Several same-sex Tulsa couples rushed to the courthouse Monday to get marriage licenses, and some were hoping to go ahead and get married immediately.

It took a decade for the courts to give Sharon Baldwin and Mary Bishop the right to walk in the court clerk's office and get a marriage license.

"It's the day that we've all been looking forward to for decades, that says we're no longer second class citizens," Baldwin said.

Baldwin and Bishop, with one document, solidified their victory over the state ban on gay marriage.

The two women said they are stunned and joyous that the Supreme Court decided not to hear appeals from five states seeking to continue the ban on gay and lesbian marriages.

The Supreme Court decision cleared the way when justices decided against hearing a case on Oklahoma's ban on same-sex marriage. It had already been ruled unconstitutional, but the decision on Monday finalized the change.

10/6/2014 Related Story: Supreme Court Turns Away Same-Sex Marriage Cases

With their court fight, Bishop and Baldwin paved the way for Oklahoma's same-sex couples to get married; and ten years after the couple filed the lawsuit, they signed their marriage license at the Tulsa Courthouse and married at 5 p.m.

The decision wasn't unexpected - it's gone the same way in 2 dozen other states - but the timing was a surprise. The Supreme Court announced they wouldn't hear the case Monday morning - the federal district court lifted the stay about 11:30.

"And that's what we're asking, there should not be any further delay, let marriage equality start today, in Oklahoma," said Toby Jenkins, Tulsa Equality Center.

Gay rights advocates believe hundreds of couples will marry soon and a second couple got a license within minutes of the first.

Josh McCormick and Bill Owens said they tried to get married in Colorado.

“Just before we got there, their attorney general stopped allowing licenses, so once it's legal in Oklahoma, we said we wanted to waste no time and get it done before something else happens,” McCormick said.

Tulsa's Equality Center helped support the legal cause, and leaders there are disappointed the decision does not set a national standard for gay marriage.

It only invalidates the voter approved ban on gay marriage in Oklahoma and states in the 10th circuit court.

Attorney Mike Redman said, "I understand that people have sincere beliefs in this regard, but a persons' individual belief cannot trump a fundamental constitutional right and that's what the 10th circuit said."

The court clerk's office changed the forms to no longer require a name of bride and groom, just two names, so now they're simply listed as applicant.

The lawyers who represented the Tulsa County court clerk said the Supreme Court's decision not to take up the issue means the battle will continue.

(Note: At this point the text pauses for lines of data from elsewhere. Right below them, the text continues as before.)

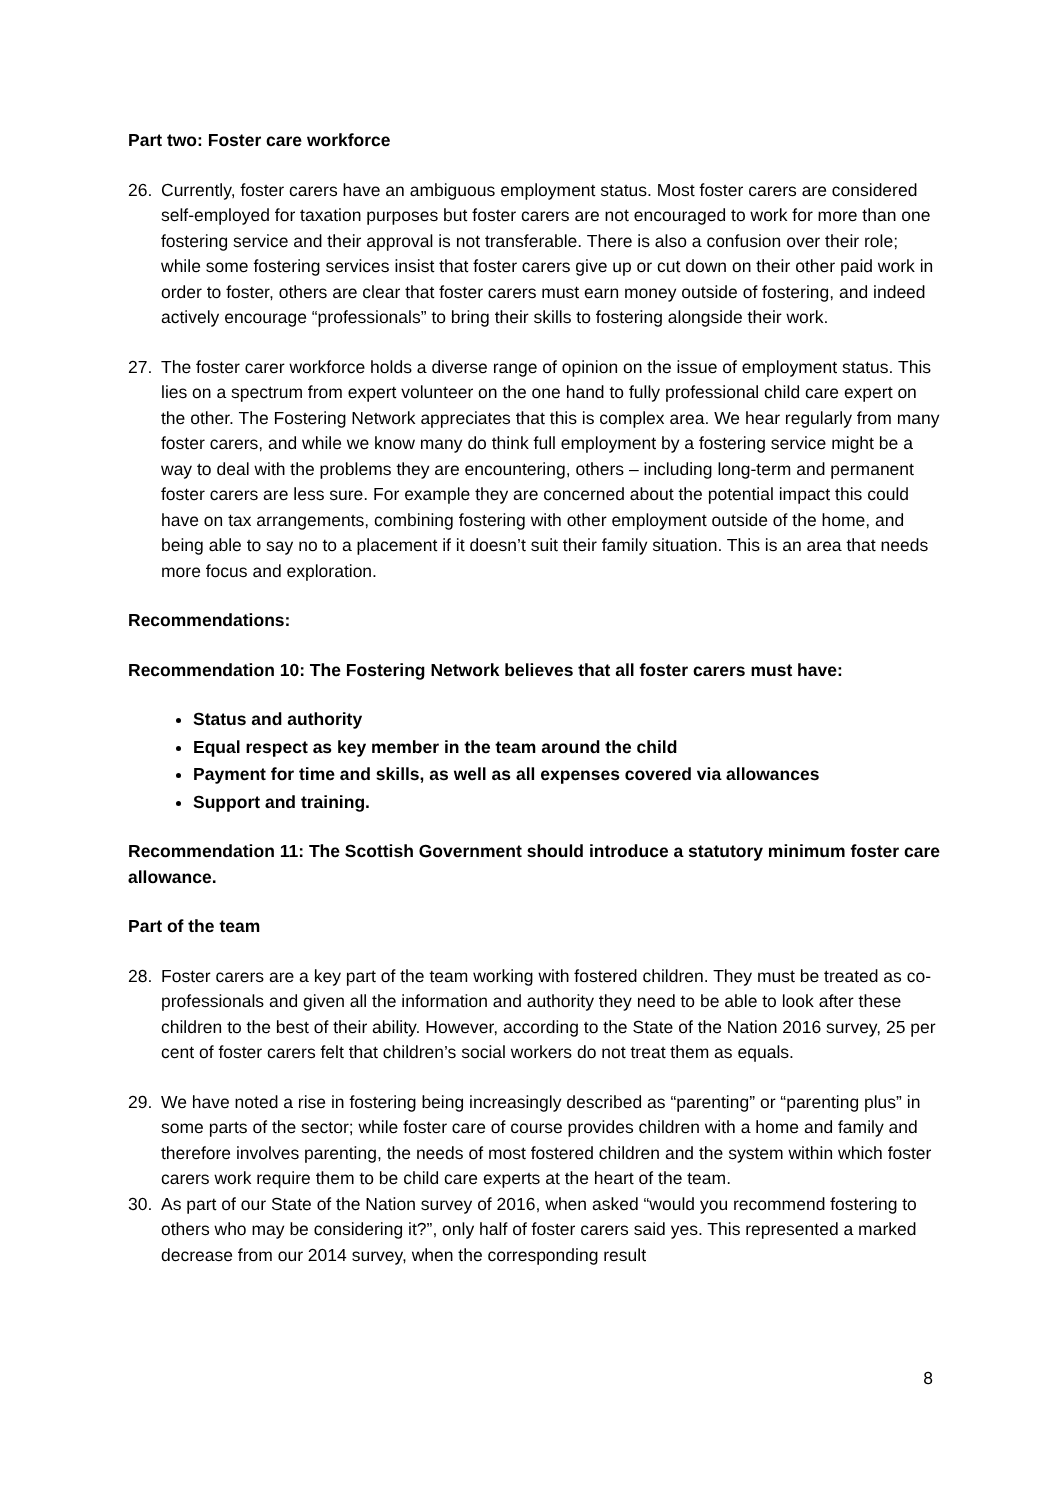Part two: Foster care workforce
26. Currently, foster carers have an ambiguous employment status. Most foster carers are considered self-employed for taxation purposes but foster carers are not encouraged to work for more than one fostering service and their approval is not transferable. There is also a confusion over their role; while some fostering services insist that foster carers give up or cut down on their other paid work in order to foster, others are clear that foster carers must earn money outside of fostering, and indeed actively encourage “professionals” to bring their skills to fostering alongside their work.
27. The foster carer workforce holds a diverse range of opinion on the issue of employment status. This lies on a spectrum from expert volunteer on the one hand to fully professional child care expert on the other. The Fostering Network appreciates that this is complex area. We hear regularly from many foster carers, and while we know many do think full employment by a fostering service might be a way to deal with the problems they are encountering, others – including long-term and permanent foster carers are less sure. For example they are concerned about the potential impact this could have on tax arrangements, combining fostering with other employment outside of the home, and being able to say no to a placement if it doesn’t suit their family situation. This is an area that needs more focus and exploration.
Recommendations:
Recommendation 10: The Fostering Network believes that all foster carers must have:
Status and authority
Equal respect as key member in the team around the child
Payment for time and skills, as well as all expenses covered via allowances
Support and training.
Recommendation 11: The Scottish Government should introduce a statutory minimum foster care allowance.
Part of the team
28. Foster carers are a key part of the team working with fostered children. They must be treated as co-professionals and given all the information and authority they need to be able to look after these children to the best of their ability. However, according to the State of the Nation 2016 survey, 25 per cent of foster carers felt that children’s social workers do not treat them as equals.
29. We have noted a rise in fostering being increasingly described as “parenting” or “parenting plus” in some parts of the sector; while foster care of course provides children with a home and family and therefore involves parenting, the needs of most fostered children and the system within which foster carers work require them to be child care experts at the heart of the team.
30. As part of our State of the Nation survey of 2016, when asked “would you recommend fostering to others who may be considering it?”, only half of foster carers said yes. This represented a marked decrease from our 2014 survey, when the corresponding result
8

The group, Alliance Defending Freedom, said several federal courts still have cases working their way to the Supreme Court. It also said people should decide this issue, not courts.

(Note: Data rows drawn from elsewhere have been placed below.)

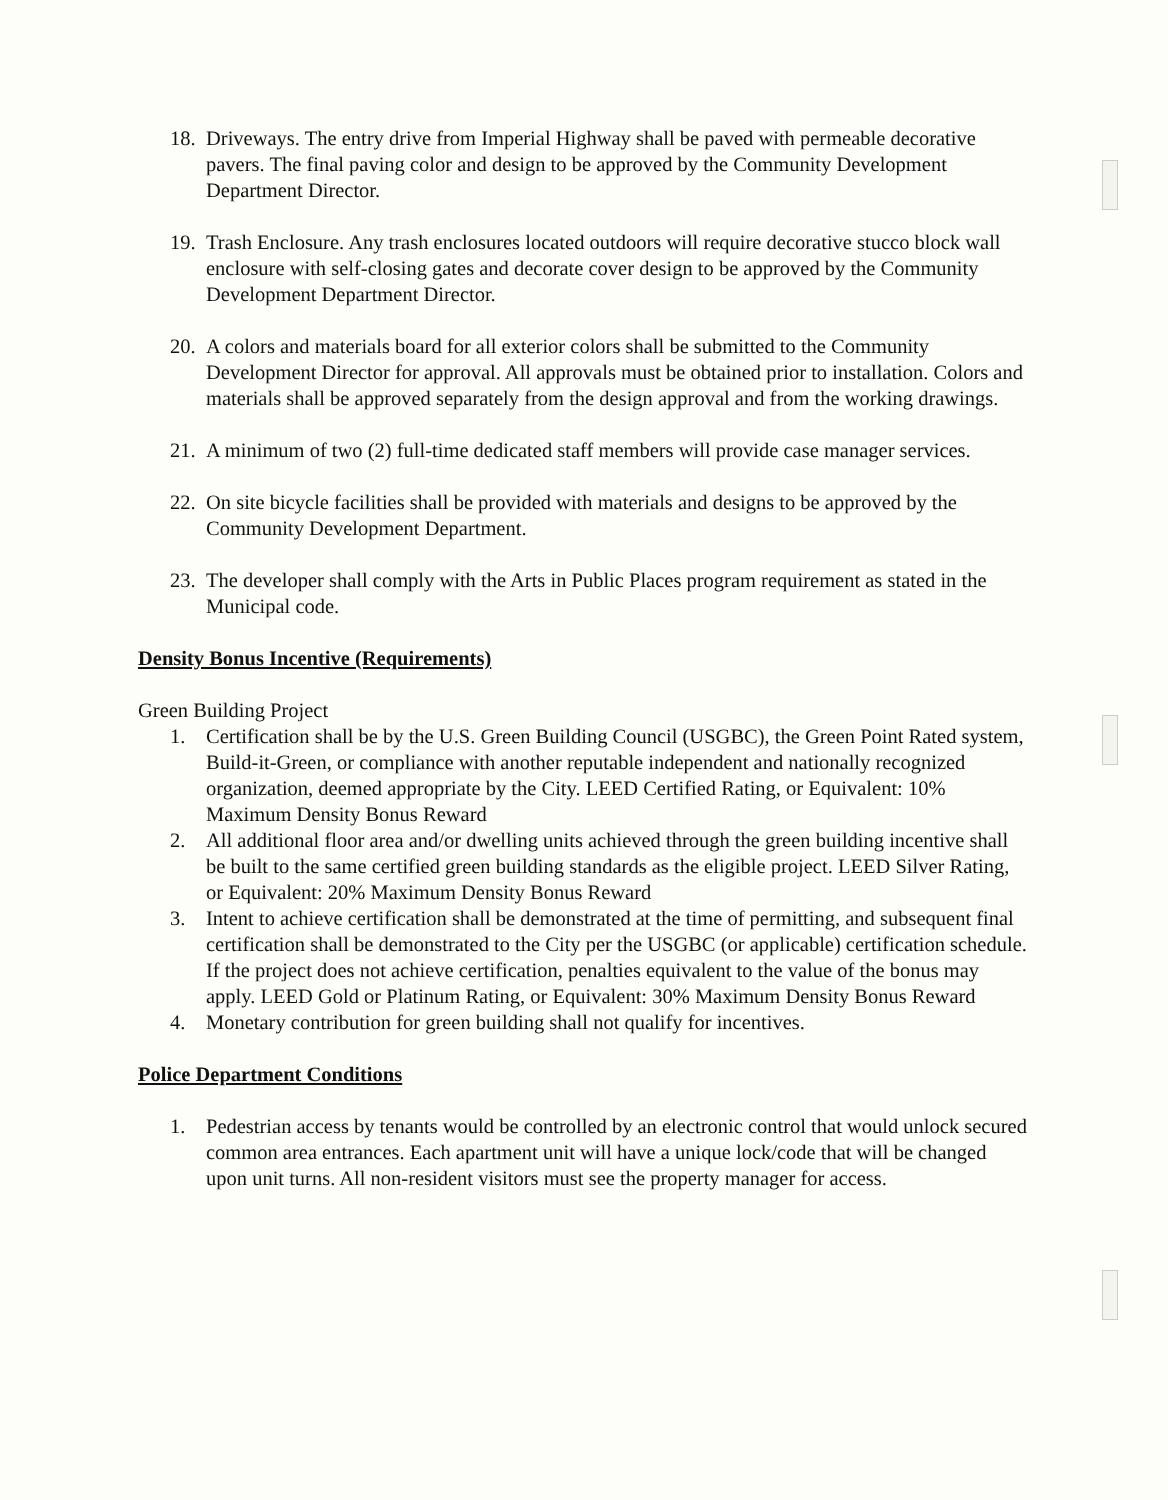18. Driveways. The entry drive from Imperial Highway shall be paved with permeable decorative pavers. The final paving color and design to be approved by the Community Development Department Director.
19. Trash Enclosure. Any trash enclosures located outdoors will require decorative stucco block wall enclosure with self-closing gates and decorate cover design to be approved by the Community Development Department Director.
20. A colors and materials board for all exterior colors shall be submitted to the Community Development Director for approval. All approvals must be obtained prior to installation. Colors and materials shall be approved separately from the design approval and from the working drawings.
21. A minimum of two (2) full-time dedicated staff members will provide case manager services.
22. On site bicycle facilities shall be provided with materials and designs to be approved by the Community Development Department.
23. The developer shall comply with the Arts in Public Places program requirement as stated in the Municipal code.
Density Bonus Incentive (Requirements)
Green Building Project
1. Certification shall be by the U.S. Green Building Council (USGBC), the Green Point Rated system, Build-it-Green, or compliance with another reputable independent and nationally recognized organization, deemed appropriate by the City. LEED Certified Rating, or Equivalent: 10% Maximum Density Bonus Reward
2. All additional floor area and/or dwelling units achieved through the green building incentive shall be built to the same certified green building standards as the eligible project. LEED Silver Rating, or Equivalent: 20% Maximum Density Bonus Reward
3. Intent to achieve certification shall be demonstrated at the time of permitting, and subsequent final certification shall be demonstrated to the City per the USGBC (or applicable) certification schedule. If the project does not achieve certification, penalties equivalent to the value of the bonus may apply. LEED Gold or Platinum Rating, or Equivalent: 30% Maximum Density Bonus Reward
4. Monetary contribution for green building shall not qualify for incentives.
Police Department Conditions
1. Pedestrian access by tenants would be controlled by an electronic control that would unlock secured common area entrances. Each apartment unit will have a unique lock/code that will be changed upon unit turns. All non-resident visitors must see the property manager for access.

Oklahoma's Attorney General, Scott Pruitt agreed. He said the Supreme Court recognized that marriage is a state institution in a 2013 ruling and said states should determine what constitutes the definition of marriage.

Pruitt said that makes Monday's decision not to take up the cases even more troubling to him.

It's been ten years since Oklahomans voted to ban same sex marriage here, but we know opinions can change with time, so we polled hundreds of respondents at the end of August to find out what they thought the Supreme Court should do.

According to the results, 57 percent said the court should uphold Oklahoma's ban on same sex marriage, 32 percent said the justices should decide the ban is unconstitutional and about 11 percent didn't have an opinion.

The poll has about a four percent margin of error.